# Try it
Nothing but an exact repeat of the data, with pictures removed, belongs in the answer.

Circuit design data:
__________________________________________________

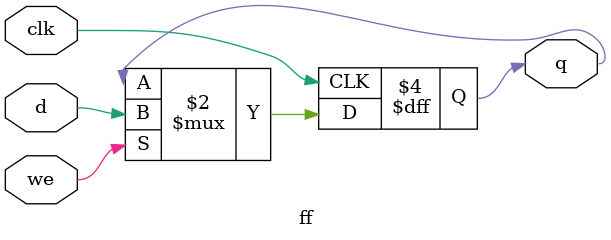
<source format=v>
module ff(output reg q, input d, clk, we);

    always @(posedge clk) begin
        if (we)
            q <= d; // Actualizar el valor de `z` cuando `we` está habilitado
    end

endmodule

</source>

__________________________________________________

# Worked solution
<source format=v>
module ff(output reg q, input d, clk, we);

    always @(posedge clk) begin
        if (we)
            q <= d; // Actualizar el valor de `z` cuando `we` está habilitado
    end

endmodule

</source>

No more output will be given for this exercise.